À quelques jours du coup d’envoi de l’US Open 2025, Caroline Garcia s’apprête à disputer le dernier tournoi de sa carrière. Une étape symbolique pour l’ancienne numéro 4 mondiale, qui met un terme à un parcours professionnel entamé il y a plus de 15 ans. Retour sur les raisons de cette décision, ses implications et ce qu’elle laisse derrière elle sur le circuit WTA.
Une fin assumée pour Caroline Garcia : « Je n’ai plus en moi ce qu’il faut »
C’est avec un mélange de sérénité et de lucidité que Caroline Garcia a confirmé, ce 12 août 2025, qu’elle n’avait aucun projet de revenir sur sa décision de prendre sa retraite après l’US Open. Présente à Cincinnati pour se préparer au dernier Grand Chelem de sa carrière, la Lyonnaise s’est exprimée dans une conférence de presse relayée par Daily Sports. Elle y a déclaré : « Je n’ai plus en moi ce qu’il faut pour mener une vie comme ça ». Une phrase qui résume parfaitement l’épuisement mental et physique accumulé au fil des années.
À 31 ans, Garcia veut sortir par la grande porte, sans regret. Depuis sa spectaculaire fin de saison 2022 — marquée par une victoire inattendue mais éclatante au WTA Finals — la Française a connu un déclin progressif, alternant blessures, doutes et performances inconstantes. Malgré une volonté persistance de rester compétitive, cette saison 2025 n’a pas répondu à ses espérances avec une seule demi-finale depuis janvier.
Son choix prend donc tout son sens. Contrairement à d’autres joueuses hésitant sur leur avenir, Garcia part avec la tête haute et une volonté claire de tourner la page. Une dernière danse à Flushing Meadows sera son ultime défi, face aux meilleures du circuit mondial.

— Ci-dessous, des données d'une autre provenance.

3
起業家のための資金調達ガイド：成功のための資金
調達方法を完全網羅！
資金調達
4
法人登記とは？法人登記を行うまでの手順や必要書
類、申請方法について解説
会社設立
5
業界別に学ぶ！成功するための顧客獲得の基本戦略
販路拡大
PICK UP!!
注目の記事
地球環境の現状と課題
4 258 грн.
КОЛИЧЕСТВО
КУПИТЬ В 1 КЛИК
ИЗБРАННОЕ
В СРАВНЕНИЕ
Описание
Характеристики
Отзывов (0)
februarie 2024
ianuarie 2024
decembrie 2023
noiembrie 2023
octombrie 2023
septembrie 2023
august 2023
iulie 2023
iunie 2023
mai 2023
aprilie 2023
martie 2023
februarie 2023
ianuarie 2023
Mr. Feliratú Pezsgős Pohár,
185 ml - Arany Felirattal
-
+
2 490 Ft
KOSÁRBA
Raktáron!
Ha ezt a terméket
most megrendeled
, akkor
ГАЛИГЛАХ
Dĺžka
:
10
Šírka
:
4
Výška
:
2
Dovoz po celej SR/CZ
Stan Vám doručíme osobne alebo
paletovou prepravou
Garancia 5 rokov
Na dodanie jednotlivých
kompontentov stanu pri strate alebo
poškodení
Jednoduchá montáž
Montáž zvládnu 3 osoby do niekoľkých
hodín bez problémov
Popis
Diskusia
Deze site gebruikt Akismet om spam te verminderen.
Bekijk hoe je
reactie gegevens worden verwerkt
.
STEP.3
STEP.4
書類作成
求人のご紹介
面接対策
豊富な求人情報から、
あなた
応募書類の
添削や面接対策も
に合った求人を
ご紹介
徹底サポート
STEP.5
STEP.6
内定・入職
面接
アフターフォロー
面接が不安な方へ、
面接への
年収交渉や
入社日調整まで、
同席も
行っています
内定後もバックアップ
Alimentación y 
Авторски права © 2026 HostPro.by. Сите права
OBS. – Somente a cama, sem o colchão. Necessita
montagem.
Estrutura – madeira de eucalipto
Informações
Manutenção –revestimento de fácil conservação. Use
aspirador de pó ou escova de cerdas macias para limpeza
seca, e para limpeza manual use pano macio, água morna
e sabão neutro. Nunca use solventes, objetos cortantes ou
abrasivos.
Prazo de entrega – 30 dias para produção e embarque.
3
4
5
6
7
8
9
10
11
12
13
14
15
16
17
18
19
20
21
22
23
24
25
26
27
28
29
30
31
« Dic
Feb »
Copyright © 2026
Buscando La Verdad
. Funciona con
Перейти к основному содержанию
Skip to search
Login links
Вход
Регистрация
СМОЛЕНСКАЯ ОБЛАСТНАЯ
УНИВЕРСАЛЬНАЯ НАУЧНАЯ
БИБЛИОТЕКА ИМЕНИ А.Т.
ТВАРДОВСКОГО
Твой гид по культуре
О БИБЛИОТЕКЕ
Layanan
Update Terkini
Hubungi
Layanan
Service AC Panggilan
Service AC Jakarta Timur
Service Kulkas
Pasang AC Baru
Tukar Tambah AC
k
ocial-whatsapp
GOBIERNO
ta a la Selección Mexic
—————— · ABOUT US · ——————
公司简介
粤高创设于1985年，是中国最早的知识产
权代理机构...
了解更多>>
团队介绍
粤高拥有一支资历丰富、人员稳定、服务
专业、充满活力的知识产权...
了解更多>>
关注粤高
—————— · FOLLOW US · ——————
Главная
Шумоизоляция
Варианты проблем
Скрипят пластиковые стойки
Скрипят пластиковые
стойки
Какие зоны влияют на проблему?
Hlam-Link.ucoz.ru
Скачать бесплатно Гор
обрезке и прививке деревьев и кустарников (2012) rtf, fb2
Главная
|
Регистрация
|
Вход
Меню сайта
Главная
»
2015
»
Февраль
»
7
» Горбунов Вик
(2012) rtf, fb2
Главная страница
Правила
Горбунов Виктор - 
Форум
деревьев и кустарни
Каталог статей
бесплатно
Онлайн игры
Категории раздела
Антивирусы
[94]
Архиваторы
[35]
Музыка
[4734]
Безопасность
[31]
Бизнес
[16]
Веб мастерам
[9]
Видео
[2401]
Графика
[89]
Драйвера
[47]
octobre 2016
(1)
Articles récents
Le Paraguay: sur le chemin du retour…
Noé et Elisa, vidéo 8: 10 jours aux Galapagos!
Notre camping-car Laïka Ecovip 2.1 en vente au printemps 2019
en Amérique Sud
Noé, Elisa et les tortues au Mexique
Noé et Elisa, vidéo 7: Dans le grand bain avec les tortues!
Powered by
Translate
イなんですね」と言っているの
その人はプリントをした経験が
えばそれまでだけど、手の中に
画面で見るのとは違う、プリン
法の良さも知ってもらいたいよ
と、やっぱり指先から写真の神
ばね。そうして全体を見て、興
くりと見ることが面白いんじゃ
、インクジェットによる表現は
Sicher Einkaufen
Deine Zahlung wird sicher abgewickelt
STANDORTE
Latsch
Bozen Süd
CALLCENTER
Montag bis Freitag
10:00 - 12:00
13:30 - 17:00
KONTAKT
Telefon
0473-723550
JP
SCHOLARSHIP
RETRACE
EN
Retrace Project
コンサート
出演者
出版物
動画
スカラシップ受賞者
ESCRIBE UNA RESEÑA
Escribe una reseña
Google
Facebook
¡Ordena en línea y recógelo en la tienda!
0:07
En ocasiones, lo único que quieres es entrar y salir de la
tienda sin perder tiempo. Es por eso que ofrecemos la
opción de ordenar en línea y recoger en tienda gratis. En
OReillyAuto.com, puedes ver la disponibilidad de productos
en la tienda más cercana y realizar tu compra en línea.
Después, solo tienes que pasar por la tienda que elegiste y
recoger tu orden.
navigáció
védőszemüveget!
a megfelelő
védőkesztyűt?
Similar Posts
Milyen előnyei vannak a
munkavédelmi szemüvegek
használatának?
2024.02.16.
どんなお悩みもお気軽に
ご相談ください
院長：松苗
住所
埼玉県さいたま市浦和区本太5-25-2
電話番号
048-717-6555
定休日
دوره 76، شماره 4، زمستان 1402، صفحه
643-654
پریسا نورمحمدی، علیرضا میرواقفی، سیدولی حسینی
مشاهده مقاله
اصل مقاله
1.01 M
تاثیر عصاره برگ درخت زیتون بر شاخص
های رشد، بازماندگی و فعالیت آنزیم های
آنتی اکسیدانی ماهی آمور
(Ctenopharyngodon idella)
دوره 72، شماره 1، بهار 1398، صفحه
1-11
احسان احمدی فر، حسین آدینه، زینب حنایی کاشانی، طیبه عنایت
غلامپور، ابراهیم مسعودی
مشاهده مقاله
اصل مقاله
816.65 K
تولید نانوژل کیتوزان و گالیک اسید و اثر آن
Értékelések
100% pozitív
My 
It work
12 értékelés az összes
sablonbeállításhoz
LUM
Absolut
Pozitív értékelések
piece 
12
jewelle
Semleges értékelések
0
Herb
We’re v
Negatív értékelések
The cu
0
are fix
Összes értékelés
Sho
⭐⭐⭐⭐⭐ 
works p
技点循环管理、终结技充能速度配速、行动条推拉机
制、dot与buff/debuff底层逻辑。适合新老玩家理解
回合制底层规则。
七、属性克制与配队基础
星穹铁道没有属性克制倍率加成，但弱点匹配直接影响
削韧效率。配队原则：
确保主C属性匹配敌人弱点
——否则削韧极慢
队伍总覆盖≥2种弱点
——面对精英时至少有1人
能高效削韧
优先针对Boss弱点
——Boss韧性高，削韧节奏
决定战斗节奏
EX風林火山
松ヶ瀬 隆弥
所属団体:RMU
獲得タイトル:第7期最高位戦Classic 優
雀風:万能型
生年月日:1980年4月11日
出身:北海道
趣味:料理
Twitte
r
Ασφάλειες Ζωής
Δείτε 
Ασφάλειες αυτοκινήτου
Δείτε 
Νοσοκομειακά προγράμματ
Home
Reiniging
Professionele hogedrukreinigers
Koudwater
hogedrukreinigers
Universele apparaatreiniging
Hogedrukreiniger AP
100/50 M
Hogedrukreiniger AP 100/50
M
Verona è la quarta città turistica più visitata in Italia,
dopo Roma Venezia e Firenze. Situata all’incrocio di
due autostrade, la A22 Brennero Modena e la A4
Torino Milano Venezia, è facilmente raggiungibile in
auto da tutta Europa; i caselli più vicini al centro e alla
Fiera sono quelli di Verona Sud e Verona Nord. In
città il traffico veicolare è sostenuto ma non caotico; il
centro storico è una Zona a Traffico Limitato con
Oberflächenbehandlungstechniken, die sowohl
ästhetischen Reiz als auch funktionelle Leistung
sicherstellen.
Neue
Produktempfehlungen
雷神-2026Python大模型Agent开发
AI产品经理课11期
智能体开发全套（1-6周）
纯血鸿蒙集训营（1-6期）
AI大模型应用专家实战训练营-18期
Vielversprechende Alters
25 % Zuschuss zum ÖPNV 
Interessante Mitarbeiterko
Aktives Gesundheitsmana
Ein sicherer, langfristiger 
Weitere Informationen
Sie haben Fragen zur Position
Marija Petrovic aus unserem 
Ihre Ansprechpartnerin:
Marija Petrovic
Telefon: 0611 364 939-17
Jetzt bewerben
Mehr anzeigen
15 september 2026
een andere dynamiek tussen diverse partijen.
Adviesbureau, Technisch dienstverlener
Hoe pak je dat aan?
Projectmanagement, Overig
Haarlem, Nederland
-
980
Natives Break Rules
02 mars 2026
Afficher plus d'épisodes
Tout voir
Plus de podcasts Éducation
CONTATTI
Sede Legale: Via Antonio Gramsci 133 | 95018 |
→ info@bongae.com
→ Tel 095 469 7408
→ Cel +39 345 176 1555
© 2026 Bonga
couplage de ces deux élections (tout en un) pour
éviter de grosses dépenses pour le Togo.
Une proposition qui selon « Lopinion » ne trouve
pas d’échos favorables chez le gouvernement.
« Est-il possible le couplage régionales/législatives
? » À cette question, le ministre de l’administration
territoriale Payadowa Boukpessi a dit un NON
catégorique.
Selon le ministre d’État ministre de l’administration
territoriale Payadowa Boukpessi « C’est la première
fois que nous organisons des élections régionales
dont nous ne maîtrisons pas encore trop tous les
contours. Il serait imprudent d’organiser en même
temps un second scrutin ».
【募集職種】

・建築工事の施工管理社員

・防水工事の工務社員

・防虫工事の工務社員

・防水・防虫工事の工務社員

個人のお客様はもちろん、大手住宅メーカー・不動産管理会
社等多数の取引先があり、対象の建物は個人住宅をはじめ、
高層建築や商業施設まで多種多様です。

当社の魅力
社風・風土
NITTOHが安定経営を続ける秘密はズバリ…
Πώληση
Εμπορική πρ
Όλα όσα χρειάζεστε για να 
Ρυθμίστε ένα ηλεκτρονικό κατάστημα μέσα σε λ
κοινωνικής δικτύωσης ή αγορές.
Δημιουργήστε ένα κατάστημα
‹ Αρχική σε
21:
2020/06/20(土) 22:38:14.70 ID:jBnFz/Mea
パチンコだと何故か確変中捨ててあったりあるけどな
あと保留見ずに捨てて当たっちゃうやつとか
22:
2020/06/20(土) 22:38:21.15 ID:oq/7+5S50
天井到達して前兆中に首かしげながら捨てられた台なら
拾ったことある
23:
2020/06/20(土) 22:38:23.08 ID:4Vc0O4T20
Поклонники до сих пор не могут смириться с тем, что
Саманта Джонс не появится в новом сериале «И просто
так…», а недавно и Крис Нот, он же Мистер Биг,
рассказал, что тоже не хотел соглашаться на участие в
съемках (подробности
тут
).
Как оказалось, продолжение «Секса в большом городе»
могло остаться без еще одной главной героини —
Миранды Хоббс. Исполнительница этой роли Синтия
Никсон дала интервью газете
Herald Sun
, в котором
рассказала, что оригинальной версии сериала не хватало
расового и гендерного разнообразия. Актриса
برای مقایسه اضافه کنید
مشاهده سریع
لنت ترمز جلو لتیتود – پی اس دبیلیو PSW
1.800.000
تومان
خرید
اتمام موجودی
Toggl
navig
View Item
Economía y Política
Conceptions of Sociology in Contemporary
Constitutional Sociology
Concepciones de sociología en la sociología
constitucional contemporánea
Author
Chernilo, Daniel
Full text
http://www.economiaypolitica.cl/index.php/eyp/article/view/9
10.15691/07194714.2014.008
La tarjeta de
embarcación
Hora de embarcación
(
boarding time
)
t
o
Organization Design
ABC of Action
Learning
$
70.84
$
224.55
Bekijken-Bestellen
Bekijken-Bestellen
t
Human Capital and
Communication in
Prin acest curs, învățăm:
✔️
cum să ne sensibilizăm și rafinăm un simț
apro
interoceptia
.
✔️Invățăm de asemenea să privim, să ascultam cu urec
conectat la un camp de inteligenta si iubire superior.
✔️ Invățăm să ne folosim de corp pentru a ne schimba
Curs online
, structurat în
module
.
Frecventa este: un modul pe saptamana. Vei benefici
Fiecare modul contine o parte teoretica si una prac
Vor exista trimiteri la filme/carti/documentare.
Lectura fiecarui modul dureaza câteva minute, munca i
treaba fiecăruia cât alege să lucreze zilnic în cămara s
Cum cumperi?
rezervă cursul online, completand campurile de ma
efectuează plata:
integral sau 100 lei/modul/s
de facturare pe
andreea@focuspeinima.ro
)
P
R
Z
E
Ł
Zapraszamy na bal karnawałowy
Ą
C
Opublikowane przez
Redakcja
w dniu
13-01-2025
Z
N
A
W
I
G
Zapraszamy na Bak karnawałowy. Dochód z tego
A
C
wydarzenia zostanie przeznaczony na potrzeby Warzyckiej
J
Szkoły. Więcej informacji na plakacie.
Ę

Un départ qui marque la fin d’une génération pour le tennis féminin français
Avec la retraite à venir de Caroline Garcia, c’est un pan entier du tennis féminin français contemporain qui se referme. Révélée très tôt, notamment suite à un match marquant face à Maria Sharapova à Roland-Garros 2011 alors qu’elle n’avait que 17 ans, Garcia aura traversé toutes les phases d’une carrière de haut niveau : montées fulgurantes, descentes brutales, renaissances inespérées.
En 2016 puis surtout en 2017, Garcia confirme son potentiel en atteignant les quarts de finale à Roland-Garros puis en remportant les tournois de Wuhan et Pékin consécutivement. Ces performances la hissent au 4e rang mondial en simple en septembre 2018 — un classement jamais atteint par une Française depuis Amélie Mauresmo.
S’ajoute à cela un solide palmarès en double, avec Kristina Mladenovic, comprenant notamment deux titres en Grand Chelem (Roland-Garros 2016 et 2022). Ce double parcours, unique dans le tennis moderne, aura fait de Garcia une joueuse complète et une figure emblématique de la FFT.
Avec sa retraite, la relève française se retrouve amoindrie dans le Top 50. Clara Burel, Diane Parry ou Elsa Jacquemot disposent encore de potentiel, mais n’ont pas encore trouvé leur constance. Le départ de Garcia pose une vraie question : qui pour incarner le tennis féminin français à l’échelle mondiale dans les années à venir ?
Impact sur le circuit WTA et perspectives post-retraite
L’absence future de Caroline Garcia sur le circuit WTA laissera un vide, notamment chez les fans et connaisseurs du tennis qui ont toujours salué sa combativité et ses prises de risques tactiques. Rare joueuse à oser monter au filet dans un tennis féminin désormais dominé par la puissance en fond de court, elle représentait une alternative de jeu précieuse.
L’impact de son départ sur la visibilité du tennis féminin français à l’international est aussi à noter. Médiatiquement, Garcia restait la tête d’affiche tricolore sur les grandes affiches. La FFT devra redoubler d’efforts pour promouvoir la nouvelle génération.
Et après ? Rien n’est encore officiel, mais Caroline Garcia n’a jamais caché son intérêt pour le développement du sport féminin ou même une reconversion dans les médias. Une chose est certaine : son expertise ne manquera pas d’être sollicitée.
Pour les passionnés, l’US Open 2025 aura donc une saveur particulière. Pas uniquement parce qu’il déterminera la reine de la saison sur dur, mais aussi parce qu’il verra une championne française faire ses adieux au très haut niveau.